WORK ORDER
Give the number of lines below that contain the string "como", and no other text.

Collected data
■ ■ ■ ■ ■ ■ ■

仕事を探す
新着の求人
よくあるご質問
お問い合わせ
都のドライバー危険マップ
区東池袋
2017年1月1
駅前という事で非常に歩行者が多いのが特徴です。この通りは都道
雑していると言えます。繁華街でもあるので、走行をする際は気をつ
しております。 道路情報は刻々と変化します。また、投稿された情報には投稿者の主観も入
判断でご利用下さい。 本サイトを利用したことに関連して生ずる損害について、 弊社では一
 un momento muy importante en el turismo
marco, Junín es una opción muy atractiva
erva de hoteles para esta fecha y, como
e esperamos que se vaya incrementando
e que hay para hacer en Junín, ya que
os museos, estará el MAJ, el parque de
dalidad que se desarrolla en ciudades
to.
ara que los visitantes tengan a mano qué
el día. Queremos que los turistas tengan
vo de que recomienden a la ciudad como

■ ■ ■ ■ ■ ■ ■

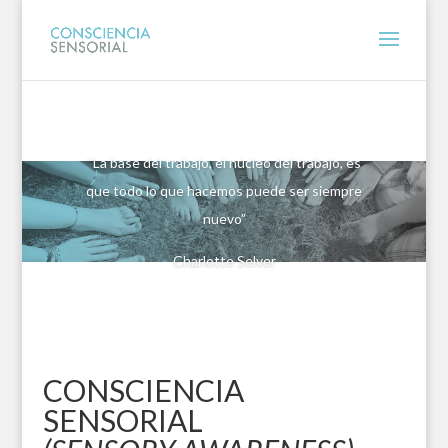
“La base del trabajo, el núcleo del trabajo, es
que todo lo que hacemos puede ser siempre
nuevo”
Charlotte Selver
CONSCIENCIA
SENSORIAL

■ ■ ■ ■ ■ ■ ■

RESPONSE TO THIS EXERCISE
2